Engage civil society to combat Ukraine’s corruption, says IMF

     

Ukraine’s resistance to allow civil society experts to play a role in establishing the anti-corruption bureau remains “a major source of contention,” the International Monetary Fund said in a staff discussion note published Wednesday. The note, titled “Corruption: Costs and Mitigating Strategies,” reported that the IMF had recently suspended lending in Ukraine for “governance and corruption issues,” The Moscow Times reports:

“I am concerned about Ukraine’s slow progress in improving governance and fighting corruption, and reducing the influence of vested interests in policymaking,” the IMF Managing Director on Ukraine said in a February press release. The IMF team arrived in Kiev on Tuesday following the formation of a new Ukrainian government after a political crisis had stalled the release of financial aid.

If one were to merely follow national politics in Ukraine, it would be easy to become discouraged about the state of reforms, notes Katie LaRoque, the International Republican Institute’s Ukraine Program Officer. Headlines from top media suggest that Ukraine’s longstanding oligarchic power structures and institutionalized corruption have persisted in the wake of the Revolution of Dignity, frustrating citizens and the international community.

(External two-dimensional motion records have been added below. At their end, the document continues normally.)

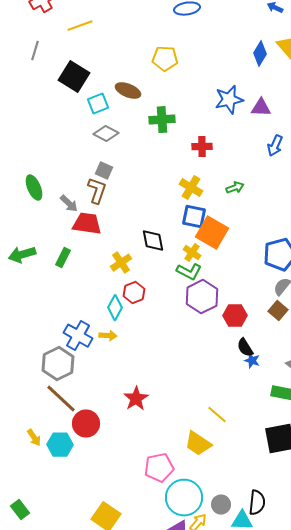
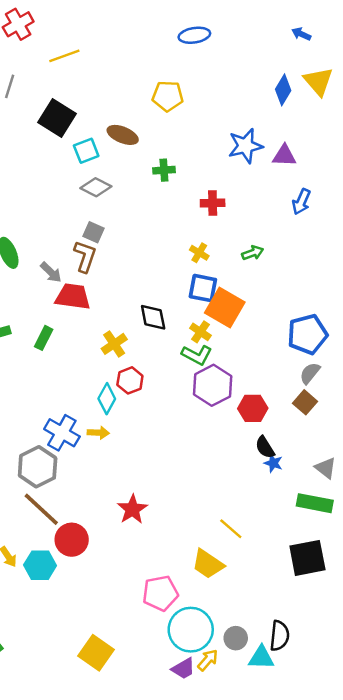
green cross: (162, 120) -> (164, 170), size x0.7
yellow cross: (191, 188) -> (199, 253), size x0.7

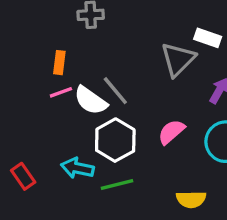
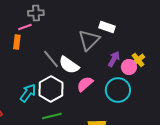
pink line: (61, 92) -> (25, 27), moved
white semicircle: (91, 101) -> (69, 65), moved
cyan arrow: (77, 168) -> (28, 93), moved, turned 114

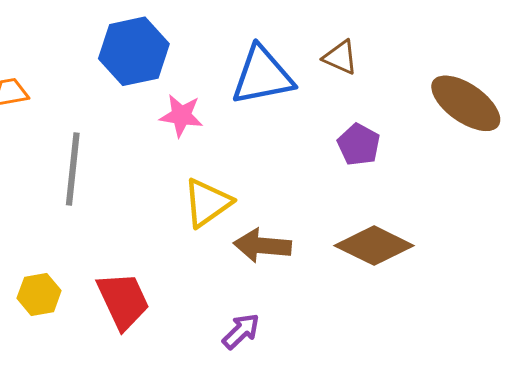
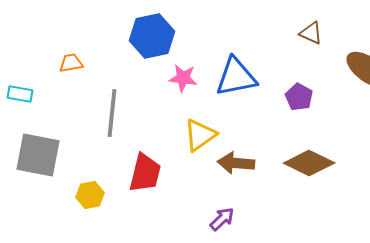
brown triangle: (340, 57) -> (311, 33), moved
blue triangle: (262, 76) -> (236, 77), moved
red trapezoid: (123, 301) -> (145, 173), moved, turned 39

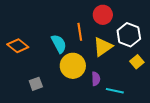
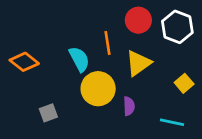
white hexagon: (129, 35) -> (177, 27), moved
cyan line: (115, 91) -> (172, 122), moved

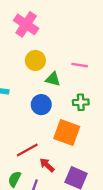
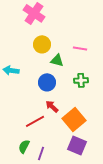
orange square: (67, 133) -> (74, 119), moved, turned 30
red arrow: (47, 165) -> (52, 106), moved

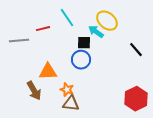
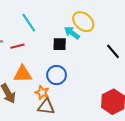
cyan line: (67, 18) -> (29, 23), moved
red line: (43, 29) -> (17, 46), moved
blue circle: (81, 60) -> (57, 75), moved

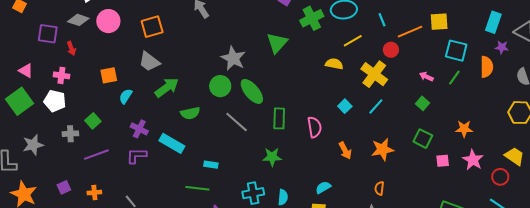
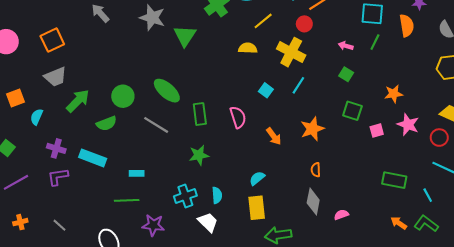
gray star: (233, 58) -> (152, 18), moved
gray trapezoid: (149, 62) -> (55, 77), turned -50
green circle: (220, 86) -> (123, 96), moved

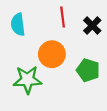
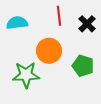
cyan semicircle: (18, 24) -> (17, 23), turned 90

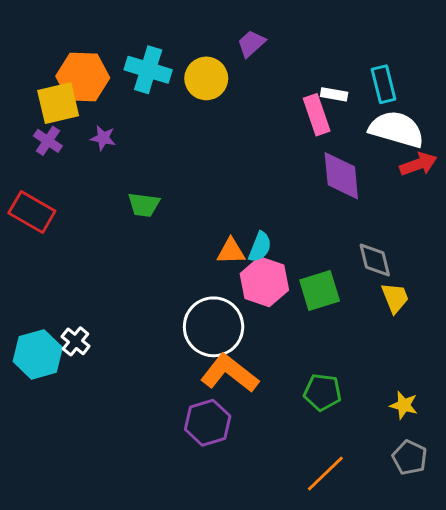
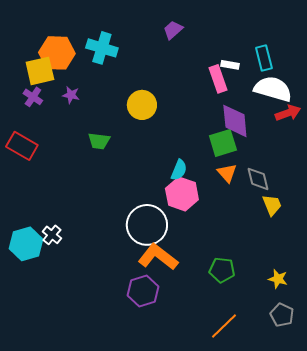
yellow circle: (206, 78) -> (142, 105), moved
orange triangle: (231, 251) -> (227, 173), moved, turned 50
green square: (320, 290) -> (223, 143), moved

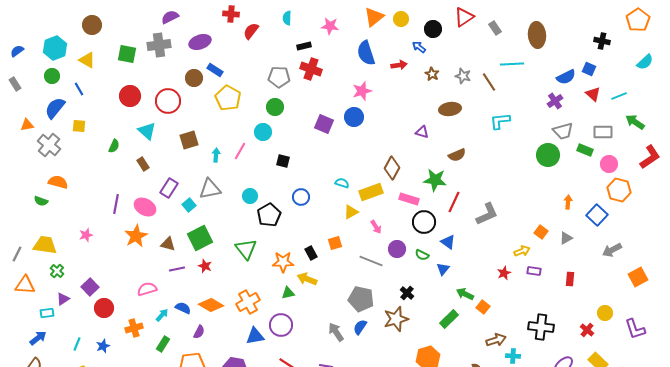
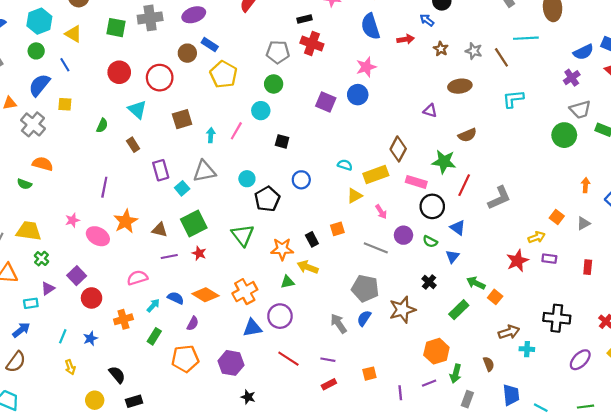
purple rectangle: (169, 188) -> (161, 170), turned -48
pink ellipse: (145, 207) -> (98, 236), moved
red star: (504, 273) -> (517, 261), size x1.5
black cross: (407, 293) -> (429, 282), moved

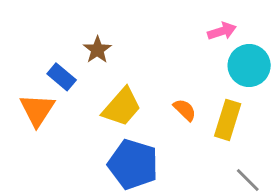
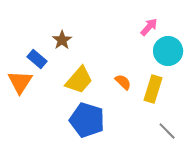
pink arrow: (222, 31) -> (149, 27), turned -30

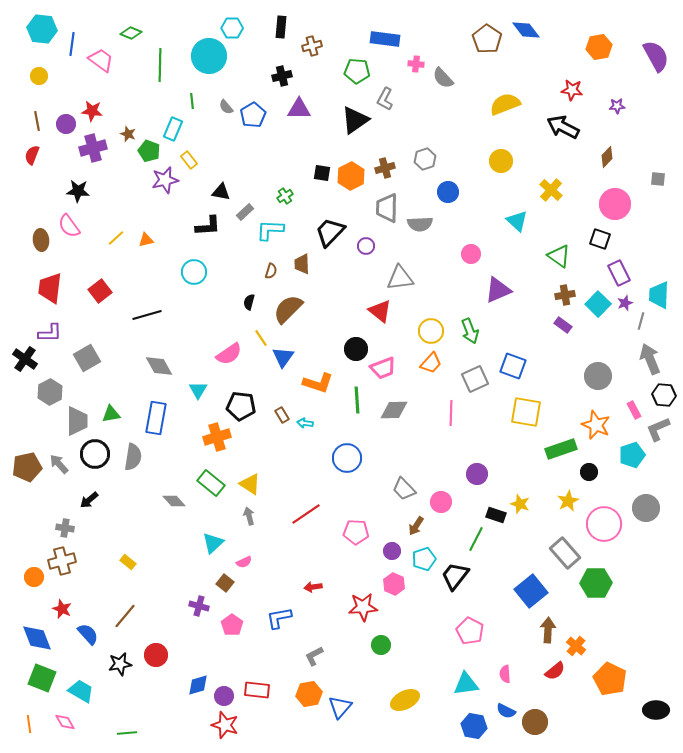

Indeed, the many criticisms of President Petro Poroshenko and parliament are not unfounded, she writes for The Atlantic Council:

A recent national survey conducted by IRI [a core institute of the National Endowment for Democracy] found record-level public dissatisfaction regarding the country’s overall direction—a level of frustration that rivals the pre-Maidan period. Seventy-six percent of Ukrainians told pollsters the country was headed in the wrong direction in February 2016. Similarly, as previously reported, IRI’s March 2016 nationwide municipal survey, which contains the perceptions of more than 19,000 Ukrainians from twenty-four major cities, revealed that more than 90 percent of Ukrainians believe corruption is a significant or serious problem in their community, and frustration with Poroshenko and the parliament stands at troubling levels.

But that’s not the full story. If one looks beyond the negative headlines, real change is happening in Ukraine, LaRoque adds:

It is less evident on the national level (although the government’s recent gas reforms are a major step forward), but one needn’t look too far beyond Kyiv to see signs of progress. IRI’s longstanding presence in Ukraine’s regions has revealed positive signs of local governments and civic actors working together to achieve and implement real change in their communities—and these efforts have been noticed by the Ukrainian people. IRI’s polling shows that support for local governments is on the rise, as is the level of trust and approval of local mayors across the country.